Helen Ling (née Yee Chow, born October 1, 1928) is a former software engineer who worked at NASA's Jet Propulsion Laboratory (JPL). She made considerable efforts to make JPL more diverse.

== Early life ==
Ling was born in Canton, China and survived the Japanese bombing of Hong Kong. She studied at Canton College. She immigrated to the United States to attend college, and ended up studying at University of Notre Dame. She majored in art and minored in Mathematics. Shortly after graduation, she was hired at JPL.

== Career ==
Ling's brother worked at JPL, and she thought the job would be perfect for her. Ling was a supervisor for the computing group at JPL. She made efforts to employ women computer programmers during the late 1950s and early 1960s - the programming group used to call themselves "Helen's Girls". Ling's group were responsible for performing trajectory calculations. Ling encouraged women to attend night school and obtain the correct qualifications to work alongside her at JPL. At the time, women at JPL were forced to quit if they became pregnant. Instead of losing her talented team, Ling rehired women returning from maternity leave. The author Nathalia Holt believes that "a lot of women ended up becoming computer scientists and engineers at JPL thanks to Helen's guidance". Her high school crush, Canton College's student body president Arthur Ling, immigrated to America and married Ling. Ling developed software for the IRAS, Magellan, the TOPEX/Poseidon spacecraft and Mars Observer. She retired from JPL in 1994.

Ling developed software for many missions over the years, including the Infrared Astronomical Satellite, Magellan, Mars Observer and Topex/Poseidon.

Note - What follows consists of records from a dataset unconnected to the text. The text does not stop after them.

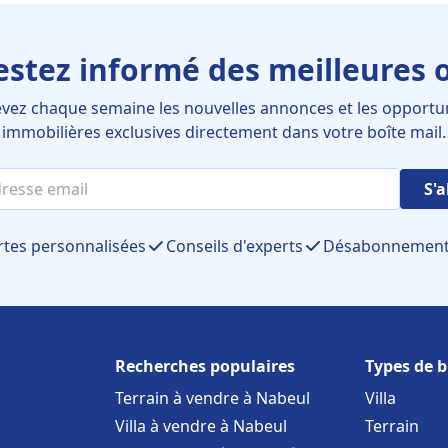
estez informé des meilleures o
vez chaque semaine les nouvelles annonces et les opportu
immobilières exclusives directement dans votre boîte mail.
S'
rtes personnalisées
Conseils d'experts
Désabonnement 
Recherches populaires
Types de b
Terrain à vendre à Nabeul
Villa
Villa à vendre à Nabeul
Terrain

Her work was respected by Charley Kohlhase, the Voyager mission designer, who didn't want anyone else to develop his software. Ling retired in 1994 but still keeps in touch with her former colleagues. She lives in South Pasadena, Calif., with her husband Art.

Ling is referenced in the book Rise of the Rocket Girls by Nathalia Holt, a biologist and science writer. The "rocket girls" worked outside of the home when only 20 percent of women did so.

==Quotes==
"Men back then always thought they knew more than you did," Ling remembers. "So if you hire them under you, they're uncomfortable, you're uncomfortable. So I just hired women just out of college. I thought that if you didn't give them a chance, they'll never get a chance."